S'agissant du racisme anti-Asiatiques en Europe, la grande vague d'immigration asiatique en France date des années 1970-80. Elle se produit après la guerre du Vietnam en 1975, mais aussi après le massacre perpétré par les Khmers rouges au Cambodge de 1975 à 1979. Durant cette période, la France a accueilli des centaines de milliers de réfugiés asiatiques, dont la moitié environ était Chinoise. On estime que la France compte aujourd'hui 600 000 Chinois et un million d'Asiatiques. L'Angleterre en compte environ 400 000 tandis que l'Italie et l'Espagne doivent en compter entre 200 000 et 300 000. L'Italie et l'Espagne ont surtout accueilli des Chinois à partir de 1979 et jusque dans les années 1990.

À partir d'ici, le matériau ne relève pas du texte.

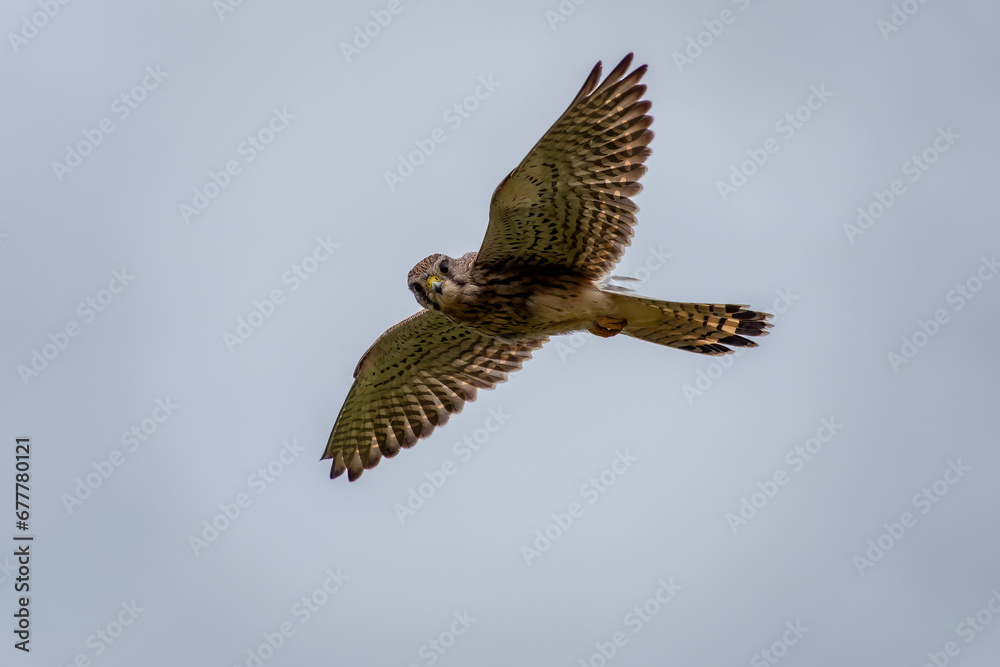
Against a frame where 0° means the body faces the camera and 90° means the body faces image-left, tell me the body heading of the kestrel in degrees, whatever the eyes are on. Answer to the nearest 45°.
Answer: approximately 90°
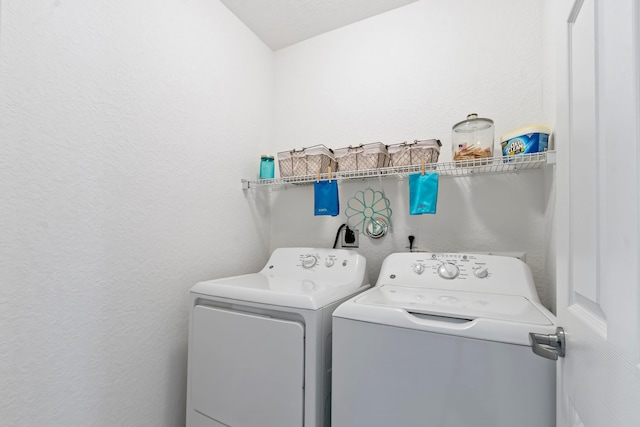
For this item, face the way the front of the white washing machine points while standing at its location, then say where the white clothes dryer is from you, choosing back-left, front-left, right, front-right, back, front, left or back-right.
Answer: right

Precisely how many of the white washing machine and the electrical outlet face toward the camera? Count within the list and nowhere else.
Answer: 2

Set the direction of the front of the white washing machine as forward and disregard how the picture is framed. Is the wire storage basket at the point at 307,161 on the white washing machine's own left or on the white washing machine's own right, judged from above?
on the white washing machine's own right

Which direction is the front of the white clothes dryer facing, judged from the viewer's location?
facing the viewer and to the left of the viewer

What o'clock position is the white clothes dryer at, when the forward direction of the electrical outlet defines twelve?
The white clothes dryer is roughly at 1 o'clock from the electrical outlet.

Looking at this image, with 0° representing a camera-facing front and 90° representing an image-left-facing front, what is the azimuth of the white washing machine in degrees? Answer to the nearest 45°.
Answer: approximately 0°

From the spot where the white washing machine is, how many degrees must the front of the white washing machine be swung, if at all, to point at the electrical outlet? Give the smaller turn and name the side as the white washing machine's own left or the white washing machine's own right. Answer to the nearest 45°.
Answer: approximately 135° to the white washing machine's own right

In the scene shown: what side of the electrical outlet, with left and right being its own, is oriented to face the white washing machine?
front

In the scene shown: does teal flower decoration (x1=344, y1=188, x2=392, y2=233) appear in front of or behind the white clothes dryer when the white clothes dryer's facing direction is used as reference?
behind

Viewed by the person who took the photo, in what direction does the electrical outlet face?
facing the viewer
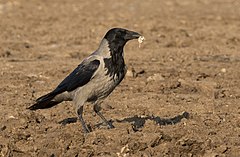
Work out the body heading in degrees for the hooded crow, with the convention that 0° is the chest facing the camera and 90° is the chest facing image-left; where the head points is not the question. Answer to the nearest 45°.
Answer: approximately 270°
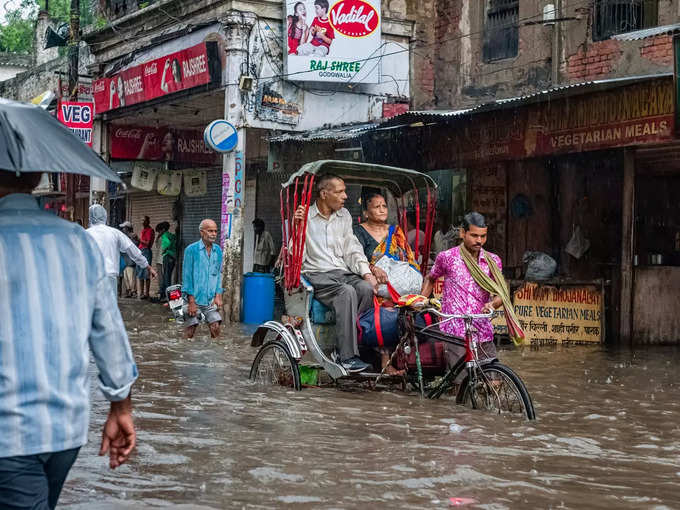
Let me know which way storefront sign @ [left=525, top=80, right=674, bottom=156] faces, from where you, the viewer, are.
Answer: facing the viewer and to the left of the viewer

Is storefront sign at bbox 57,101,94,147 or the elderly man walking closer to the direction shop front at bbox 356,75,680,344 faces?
the elderly man walking

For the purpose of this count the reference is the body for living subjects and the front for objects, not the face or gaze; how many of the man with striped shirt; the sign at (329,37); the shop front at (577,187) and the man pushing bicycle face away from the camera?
1

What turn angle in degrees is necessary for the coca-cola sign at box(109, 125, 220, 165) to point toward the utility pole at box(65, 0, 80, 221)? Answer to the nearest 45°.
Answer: approximately 45° to its right

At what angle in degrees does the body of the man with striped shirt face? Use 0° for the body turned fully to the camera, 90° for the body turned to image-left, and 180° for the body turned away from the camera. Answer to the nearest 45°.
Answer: approximately 180°

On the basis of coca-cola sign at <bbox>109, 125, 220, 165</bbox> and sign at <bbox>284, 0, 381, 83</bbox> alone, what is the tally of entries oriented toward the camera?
2

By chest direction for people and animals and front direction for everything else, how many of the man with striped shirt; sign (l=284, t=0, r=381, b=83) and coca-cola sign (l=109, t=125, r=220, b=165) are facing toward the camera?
2

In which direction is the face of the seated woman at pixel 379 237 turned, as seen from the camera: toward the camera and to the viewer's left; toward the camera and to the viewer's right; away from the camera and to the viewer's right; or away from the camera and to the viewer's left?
toward the camera and to the viewer's right

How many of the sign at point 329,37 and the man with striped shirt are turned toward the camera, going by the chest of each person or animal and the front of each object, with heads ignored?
1

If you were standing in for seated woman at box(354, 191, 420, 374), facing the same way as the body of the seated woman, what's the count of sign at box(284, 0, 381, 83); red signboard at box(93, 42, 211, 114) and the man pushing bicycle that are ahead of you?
1

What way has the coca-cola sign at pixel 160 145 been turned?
toward the camera

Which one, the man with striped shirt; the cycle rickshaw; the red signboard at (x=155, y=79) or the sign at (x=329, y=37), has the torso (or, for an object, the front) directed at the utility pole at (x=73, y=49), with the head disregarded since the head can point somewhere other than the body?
the man with striped shirt
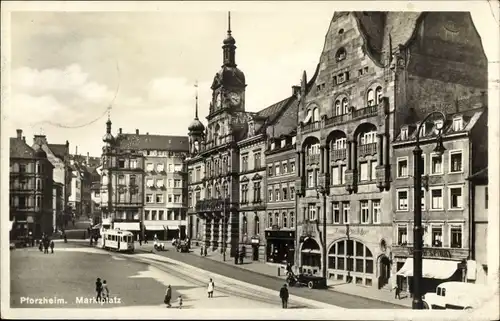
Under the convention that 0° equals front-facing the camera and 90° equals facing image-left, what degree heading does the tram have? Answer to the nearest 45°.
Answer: approximately 315°

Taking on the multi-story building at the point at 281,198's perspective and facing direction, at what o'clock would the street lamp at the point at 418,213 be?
The street lamp is roughly at 10 o'clock from the multi-story building.

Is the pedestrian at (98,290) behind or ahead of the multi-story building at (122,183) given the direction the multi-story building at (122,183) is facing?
ahead

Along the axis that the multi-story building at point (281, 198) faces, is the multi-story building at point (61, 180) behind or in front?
in front
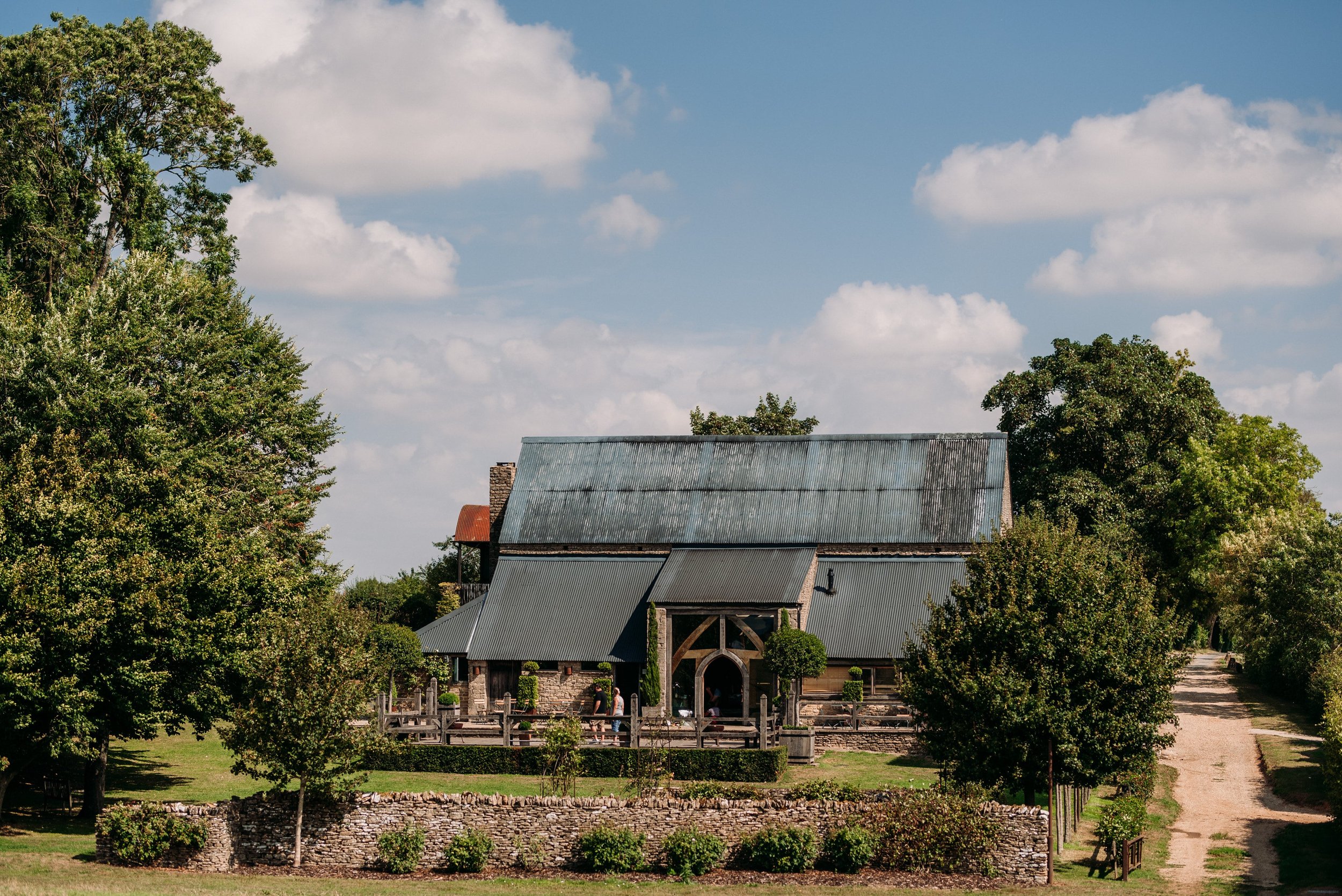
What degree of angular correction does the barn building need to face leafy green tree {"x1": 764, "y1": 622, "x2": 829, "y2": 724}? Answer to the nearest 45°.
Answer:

En France, les enfants des Chinois arrivés massivement dans les années 1970-1980 ont à peu près notre âge aujourd'hui. Ils parlent le français et connaissent bien le système. Les priorités de leurs parents étaient différentes. Venant d'un pays en crise, ils devaient d'abord s'intégrer sur le plan économique, c'est-à-dire trouver et garder un emploi afin de pouvoir se loger et d'élever leurs enfants. La même tendance se retrouvera en Italie et en Espagne dans quelques années. Un reportage a été tourné récemment en Italie sur les Chinois de Prato, une ville où l'activité de textile est très développée. Ils rencontrent exactement les mêmes problèmes qu'en France.
En ce qui concerne le dépôt de plaintes par les personnes victimes d'actes racistes, l'enjeu de la langue est essentiel. Les procédures judiciaires sont très longues. Enfin, quand les accusés sont condamnés, les peines ne sont pas forcément à la hauteur de l'acte commis, mais les dernières décisions de justice que nous avons évoquées peuvent donner bon espoir pour la suite. Quoi qu'il en soit, les associations ici présentes continueront à sensibiliser nos aînés à la nécessité de porter plainte.
S'agissant de l'emploi, le sociologue Yong Li a mené une étude sur la difficulté d'insertion des jeunes diplômés chinois arrivant en France. Alors qu'ils ont réussi leurs études supérieures, ils ont beaucoup de mal à trouver un emploi et sont souvent moins bien payés. Certains sont même exploités, notamment à cause du stéréotype de l'exécutant docile, leurs heures supplémentaires ne sont pas payées. La limite de l'étude de Yong Li est qu'elle n'a pu isoler les comportements racistes d'autres facteurs pouvant expliquer ce mal-être, comme la barrière de la langue.
Le mythe de la minorité modèle comprend aussi la brillante réussite scolaire des Asiatiques. Or, si les meilleurs élèves sont d'origine asiatique, pourquoi ne les retrouve-t-on pas dans les postes à plus haute responsabilité, que ce soit dans l'entreprise ou dans la sphère politique ? Yong Li formule l'hypothèse qu'il existerait aussi un plafond de verre pour les personnes d'origine asiatique, une fois encore associé aux stéréotypes. On n'attend pas d'un dirigeant qu'il soit obéissant et exécute, mais qu'il prenne des décisions. Les stéréotypes associés à l'origine asiatique ne facilitent pas l'accès aux postes de direction.
Enfin, pour rompre le cercle vicieux, il faut commencer par le dénoncer avec suffisamment de force pour qu'il soit repris par la presse. Cela favorisera une prise de conscience générale et des actions pourront être conduites dans plusieurs institutions. Le travail de sensibilisation devrait être mené directement dans les écoles. Certains influenceurs comme « décolonisons-nous », « sororasie » et « stop asiaphobie », ou encore des youtubeurs comme « le rire jaune », ont produit des vidéos qui ont sensibilisé des millions de personnes au racisme anti-Asiatiques. La prise de conscience progresse.